The operation followed a request by the Italian Maritime Rescue Co-Ordination Centre.

It came as a former Archbishop of Canterbury joined more than 200 religious leaders to call on British Prime Minister Theresa May to do more to help refugees fleeing Syria, Iraq and other warzones.

Lord Dr Rowan Williams will deliver a speech today as leaders of Britain's major faiths criticise the government's response to the crisis as "too slow, too low and too narrow".

Last week, the government announced it had secured enough local authority places to meet a pledge to resettle 20,000 Syrian refugees over the next four years.

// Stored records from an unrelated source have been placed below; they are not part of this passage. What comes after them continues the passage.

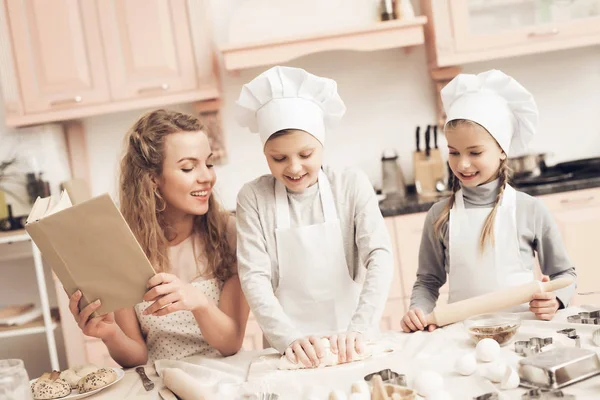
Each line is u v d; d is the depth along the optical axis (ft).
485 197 5.61
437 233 5.79
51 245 4.08
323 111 5.33
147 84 10.06
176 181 5.26
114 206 4.00
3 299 11.14
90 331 4.48
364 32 9.64
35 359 11.14
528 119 5.62
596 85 11.00
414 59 10.94
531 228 5.56
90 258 4.15
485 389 3.50
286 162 5.09
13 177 10.04
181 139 5.26
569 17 9.80
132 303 4.37
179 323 5.42
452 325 4.82
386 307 9.55
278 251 5.31
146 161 5.35
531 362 3.47
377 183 11.11
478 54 9.86
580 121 11.05
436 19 9.83
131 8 9.95
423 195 10.33
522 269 5.45
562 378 3.38
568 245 9.36
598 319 4.42
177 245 5.61
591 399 3.19
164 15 9.98
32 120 10.10
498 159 5.50
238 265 5.26
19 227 10.03
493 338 4.16
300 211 5.40
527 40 9.82
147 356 5.47
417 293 5.78
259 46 9.64
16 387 3.59
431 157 10.44
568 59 10.99
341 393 3.50
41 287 9.78
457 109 5.45
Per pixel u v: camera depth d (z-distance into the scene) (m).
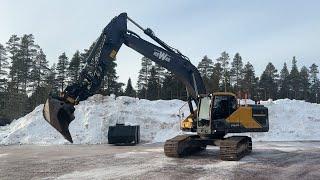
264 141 28.42
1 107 58.38
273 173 13.99
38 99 59.84
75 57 64.31
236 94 18.94
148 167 15.27
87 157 18.73
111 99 34.06
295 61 94.38
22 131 29.14
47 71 66.06
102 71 17.38
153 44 18.84
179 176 13.30
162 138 29.69
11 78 62.25
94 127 29.52
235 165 15.72
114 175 13.52
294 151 21.28
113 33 18.00
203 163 16.30
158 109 34.28
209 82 67.88
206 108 18.77
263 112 19.02
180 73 19.11
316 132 31.75
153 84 70.75
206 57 74.81
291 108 35.22
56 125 15.38
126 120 30.89
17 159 18.20
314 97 97.00
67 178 12.98
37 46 64.62
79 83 16.53
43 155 19.80
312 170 14.77
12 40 62.97
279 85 93.69
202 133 18.53
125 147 24.28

And in a major u-turn earlier this year former Prime Minister David Cameron committed to accepting 3,000 unaccompanied children registered in France, Italy and Greece.

But the Christian, Muslim and Jewish clerics, alongside lead representatives of other faiths, signed an open letter urging Mrs May to unblock rules preventing refugee families being reunited in the UK.

Their letter follows similar calls from around 300 top former judges and lawyers, approximately 120 of the world's senior economists, and 27 charities and NGOs.

Signatories to the letter include bishops and members of the House of Lords, including Baroness Rabbi Julia Neuberger, secretary general of the Muslim Council of Britain Harun Rashid Khan, as well as senior rabbis, imams and senior figures from other faiths.

Meanwhile, the European Union has said it will more than double emergency aid to Greece to improve living conditions for refugees and migrants who have been stranded in the country for months.

Just under 60,000 refugees and migrants are stuck in Greece after their attempts to head to central and northern Europe were prevented by a cascade of border shutdowns throughout the Balkans at the start of the year.